Помимо большого количества идиотских стихов, написал тогда не менее идиотскую повестушку — 60 страниц. 12,000 слов. На тему о том, как меня за год до того чуть было не поперли с факультета.
Чуть ли не каждый вечер после занятий я приходил в читальный зал, садился за работу и не вставал, пока не напишу столько-то и столько. У меня даже была определенная норма. Сперва решил: сижу и пишу ровно полчаса — не больше и не меньше. Но так дело совершенно не пошло — тогда я и ввел построчный показатель. Придешь, накатаешь искомые две странички (600 слов), накатаешь — и домой. Причем я все время ловил себя на том, что местами пишу просто чушь — даже синтаксис не выдержан. Анекдот. Вроде как в школе сочинение. Сижу, значит, и пишу. Спать охота. Осенью, когда пасмурно, а снег еще не выпал, сумерки бывают даже в полдень, а тут уже вечер. Лампочки в читальном зале слабые и от темноты глаза слипались еще сильней. Начинаешь клевать носом, а тут на тебя сквозняк из окна. Омерзительное ощущение. Наконец, отпишешься и выходишь на улицу. В октябре почти все время были низкие, цепляющиеся за шпиль Главного здания тучи и мелкий дождь с ветром. А в ноябре уже начались заморозки. Лужи хрустят под ногами в белых сухих вмятинах, а снега все нет, только тонкие струи по ветру пополам с пылью. Рваные тучи и закат сквозь них явственно гнойного цвета.

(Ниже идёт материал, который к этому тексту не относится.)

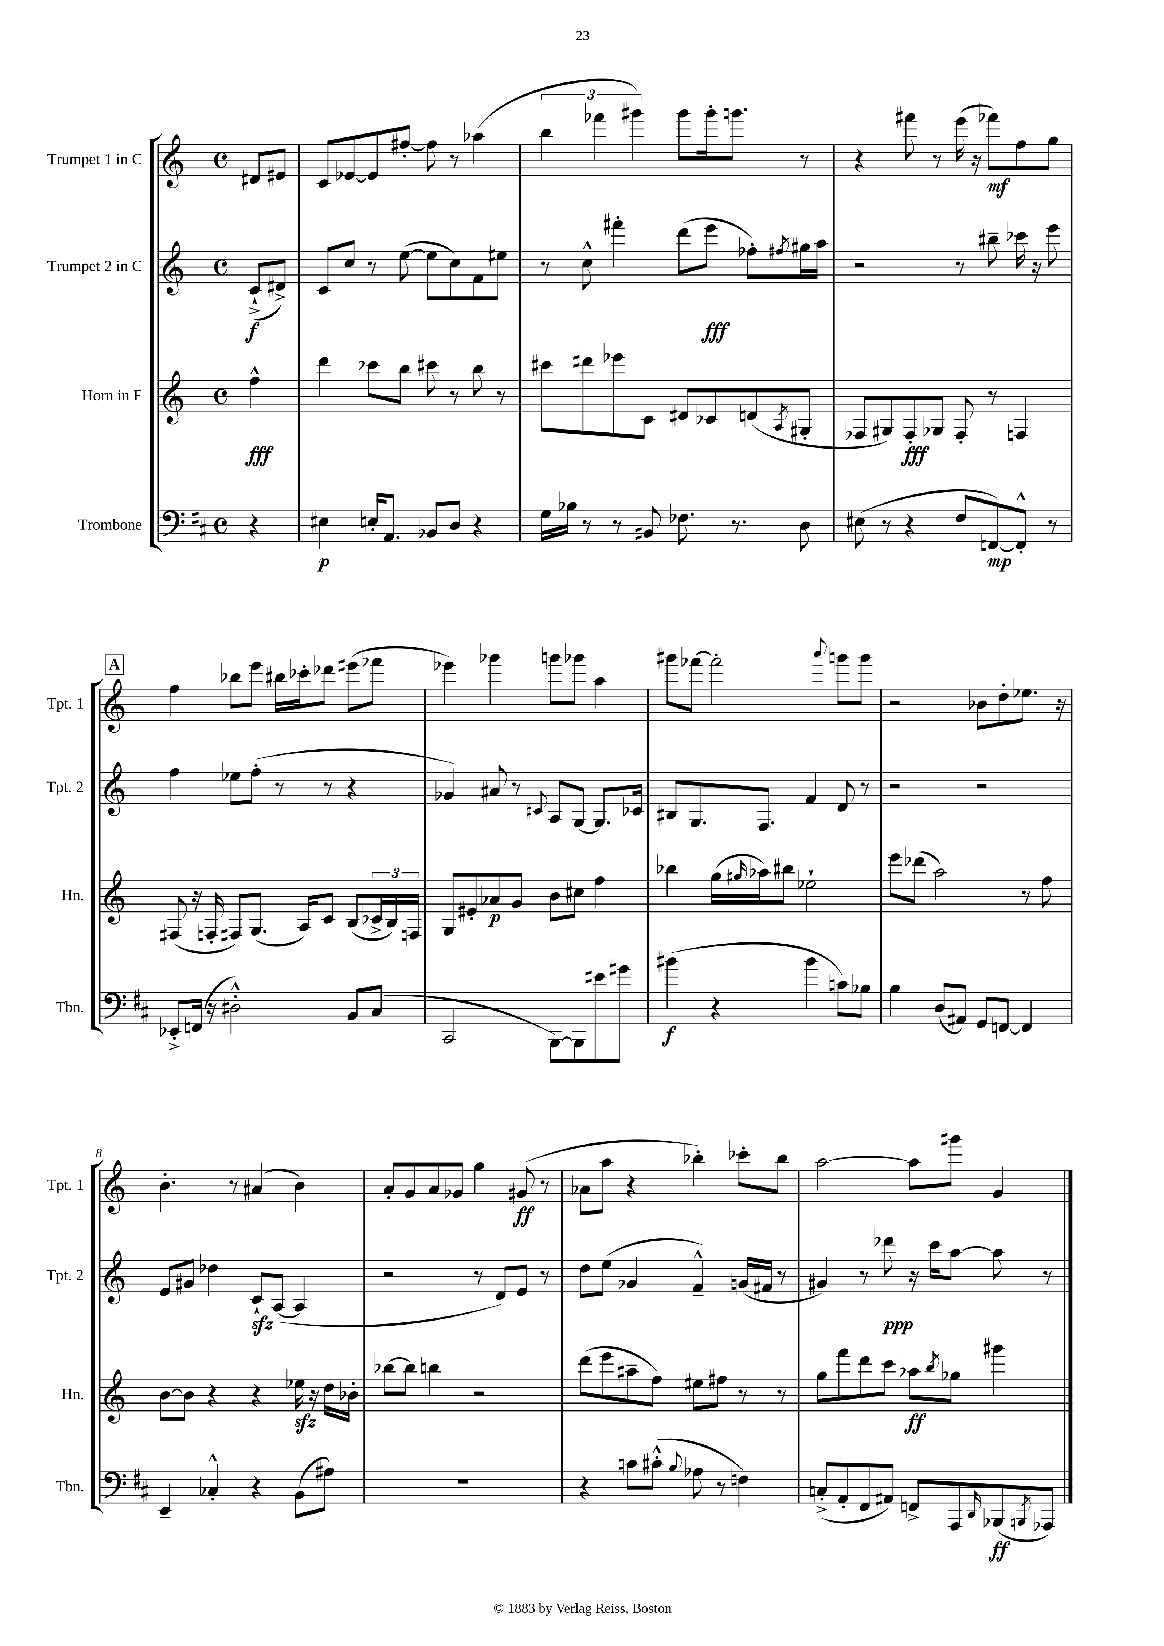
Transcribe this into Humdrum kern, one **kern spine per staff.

**kern	**kern	**kern	**kern
*staff4	*staff3	*staff2	*staff1
*clefF4	*clefG2	*clefG2	*clefG2
*k[f#c#]	*k[]	*k[]	*k[]
*M4/4	*M4/4	*M4/4	*M4/4
*met(c)	*met(c)	*met(c)	*met(c)
4r	4ff^^	(8c`^	8d#
.	.	8d#^)	8e#
=	=	=	=
4E#	4ddd	8c	8c
.	.	8cc	[8e-
16E'	8ccc-	8r	8e-]
8.AA	.	.	.
.	8bb	([8ee	[8ff#'
8BB-	8ccc#	8ee]	8ff#]
8D	8r	8cc)	8r
4r	8bb	8f	(4aa-
.	8r	8ee#	.
=	=	=	=
16G	8ccc#	8r	6bb
16B-	.	.	.
8r	8ddd#	8cc^^	.
.	.	.	6fff-
8r	8eee-	4fff#'	.
.	.	.	6ggg#)
8BB#	8c	.	.
8.F-	8d#	(8ddd	8ggg#
.	8c-	8eee	16ggg#'
8.r	.	.	8.ggg
.	(8d	8ff-')	.
.	8qA	8qff#	.
8D	8G#'	16gg#	8r
.	.	16aa	.
=	=	=	=
(8E#	8F-	2r	4r
8r	8G#)	.	.
4r	8F-'	.	8fff#
.	8G-	.	8r
8F#	8F-'	8r	(16eee
.	.	.	16r
[8FF)	8r	8bb#~	8fff-)
8FF'^^]	4F	16ccc-	8ff
.	.	16r	.
8r	.	8eee	8gg
=	=	=	=
8EE-'^	(8F#	4ff	4ff
(16FF	16r	.	.
16r	16F'	.	.
2D#'^^)	8F#)	8ee-	8bb-
.	(8.G	(8ff'	8eee
.	.	8r	16bb#
.	16A)	.	16ccc-'
.	8c	8r	8ddd-
8BB	(8B	4r	(8eee#
(8C#	24c-^	.	8fff-
.	24B)	.	.
.	24F	.	.
=	=	=	=
2CC#	8G	4g-)	4eee-)
.	8e#'	.	.
.	8a-	8a#	4ggg-
.	8g	8r	.
.	.	8qqc#	.
[8BBB)	8b	8A	8ggg
8BBB]	8cc#	[8G	8ggg-
8e#	4ff	8.G]	4aa
8g#	.	.	.
.	.	16c-	.
=	=	=	=
(4b#	4bb-	8B#	8ggg#
.	.	8.G	[8fff-
4r	(16gg	.	2fff-']
.	16qqgg#	.	.
.	16aa-)	8.F	.
.	8bb#	.	.
4b#	2ee-`	4f	.
.	.	.	8qqaaa
8c)	.	8d	8ggg
8B-	.	8r	8ggg
=	=	=	=
4B	8eee	2r	2r
.	(8ddd-	.	.
(8D	2aa)	.	.
8AA#)	.	.	.
8GG	.	2r	8b-
[8FF	.	.	8dd'
4FF]	8r	.	8.ee-
.	8ff	.	.
.	.	.	16r
=	=	=	=
4EE~	[8b	8e	4.b'
.	8b]	8g#	.
4C-'^^	4r	4dd-	.
.	.	.	8r
4r	4r	8c`	(4a#
.	.	([8A	.
(8BB	16ee-	4A]	4b)
.	16r	.	.
8A#)	16dd	.	.
.	16b-'	.	.
=	=	=	=
1r	[8bb-	2r	8a'
.	8bb-]	.	8g
.	4bb	.	8a
.	.	.	8g-
.	2r	8r	4gg
.	.	8d)	.
.	.	8e	(8g#
.	.	8r	8r
=	=	=	=
4r	(8ddd	8dd	8a-
.	8eee	(8ee	8aa
8c	8aa#~	4g-	4r
(8c#'^^	8ff)	.	.
8qqB	.	.	.
8A-	8ee#	4f~^^)	4bb-')
8r	8ff#	.	.
4F)	8r	(16g	8ccc-'
.	.	16f#	.
.	8r	8r	8bb-
=	=	=	=
(8C'^	8gg	4g#)	[2aa
8AA'	8fff	.	.
8FF#	8ddd	8r	.
8AA#)	8ccc	8ddd-	.
8FF^	8aa-	16r	8aa]
.	.	16ccc	.
.	8qbb	.	.
8AAA	8gg-	[8aa	8ggg#
16qqDD	.	.	.
(8BBB-	4ggg#	8aa]	4g
8qBBB	.	.	.
8AAA-)	.	8r	.
==	==	==	==
*-	*-	*-	*-
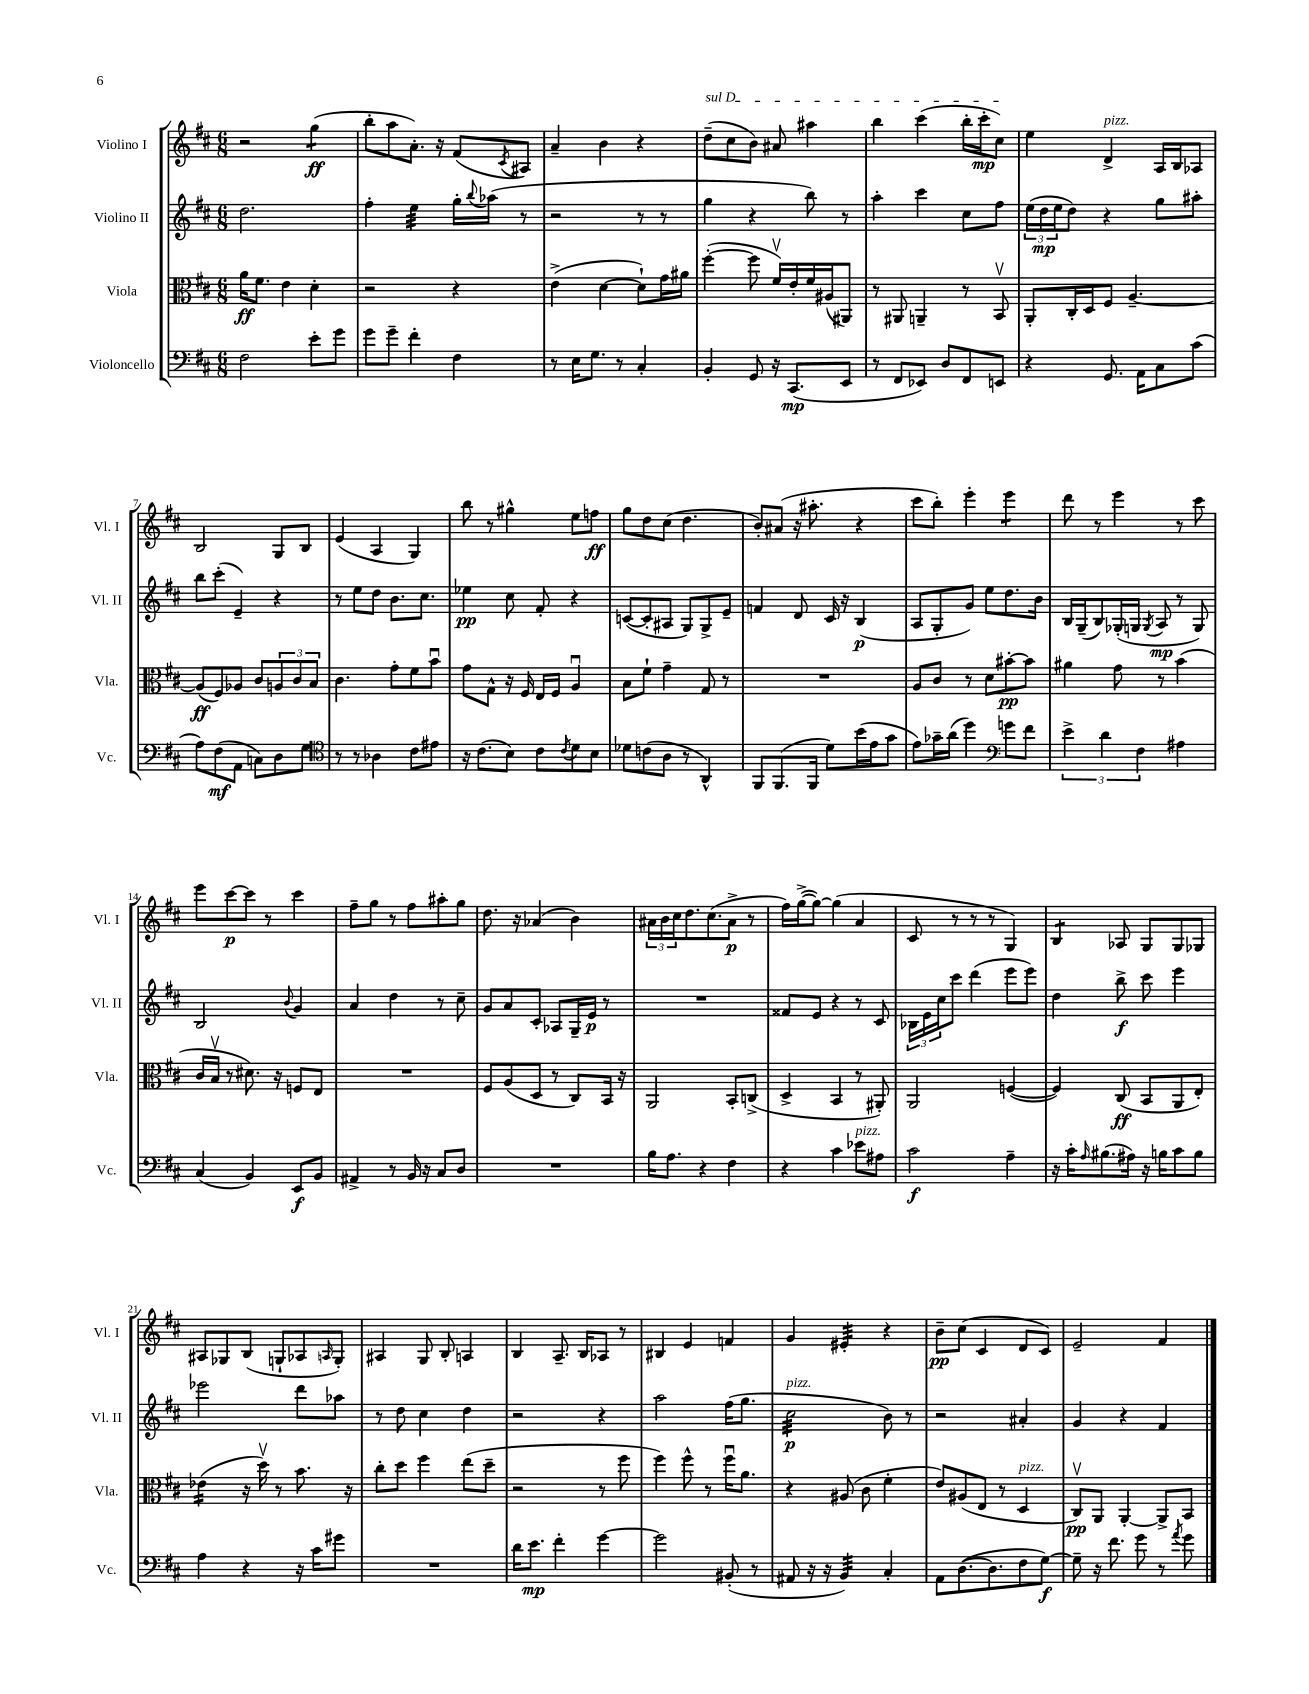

Ну что же — я все это, конечно же, благополучно дописал, управился меньше, чем за месяц. И бумаги эти так и валялись у меня в столе больше года. Даже глядеть на них было неохота, а не то чтобы взять и поисправлять. Только следующей зимой я все же решился — прочитал через силу страничку-другую — и прямо тошнота. Сильнейшее отвращение, временами переходящее в омерзительное мазохистское сладострастие. Потому ведь такая гадость, такая гадость — просто образцовая. И вот взял я бедную мою повестушку, пошел в кухню, положил ее, повестушку, в кастрюлю, а кастрюлю поставил на плиту, чтобы не попортить стол. И — кто сказал, что исписанная бумага горит неохотно?! Совершенно нормально горит, надо только распотрошить предварительно. Дыму полная квартира была. Сгорела, ко всем чертям сгорела, а пепел я в унитаз спустил. Именно в унитаз.
…Потому что ведь совершенно не так следует. Абсолютно не так. …Просыпаешься — никуда идти не надо. В каникулы или когда заболеешь. Или во время сессии, если до очередного экзамена еще долго. Хотя бы три дня. Дома никого, кроме тебя, нет. Выспался замечательно. Погода пасмурная и часы встали: может, восемь часов сейчас, а может — одиннадцать. Все равно. Сумрак, за окном длинный плоский дом, во многих окнах до сих пор горит электричество. Над домом — полоска ровного, непроницаемо пасмурного неба. Стволы деревьев почернели от сырости и швы в стенах домов — тоже, и во всем пейзаже от этого — особенная контрастность, как всегда в оттепель. Даже на градусник смотреть не нужно, и так ясно, что температура выше нуля. Ах, ах, добрые граждане — жить хорошо.
После сядешь и весь день до вечера сочиняешь. Насочиняешься — встанешь, покушаешь чего-нибудь, а потом пойдешь проветриться по улице. Сделать прогулку на свежем воздухе. Пробздеться. Впрошвырку сходить, впрошвырочку. Месяц назад в пять вечера была уже настоящая ночь, а теперь только начинает темнеть. Окна в домах загораются. На всеобщем голубоватом фоне выглядят преувеличенно желтыми, с керосиновым оттенком. Я очень люблю, когда среди зимы оттепель. Выйдешь из подъезда и с наслаждением вдохнешь теплый сырой воздух. На тротуарах месиво из мокрого снега и лужи, будто уже весна. Темнеет совершенно незаметно. Фонари разгораются один за другим. Сядешь в трамвай — темный пустой вагон болтается, жужжит. Выйдешь на рынке, чтобы купить картошки, только картошки там часто даже с утра не бывает, не то что в шестом часу вечера. Ну и не надо, уважаемые граждане, не надо мне вашей картошки. Вернешься домой, сядешь за стол, включишь лампу — и за окном резко еще темней. Совсем уже ночь. Выдвинешь ящик — и там, значит, твои тетрадки. —3.4. "Ты есть!" —5.V.81-
Утром погода была дождливой, но теплой, а теперь солнце и прямо жара. Деревья уже начали распускаться: вокруг голых веток клубится ярко-зеленый туман.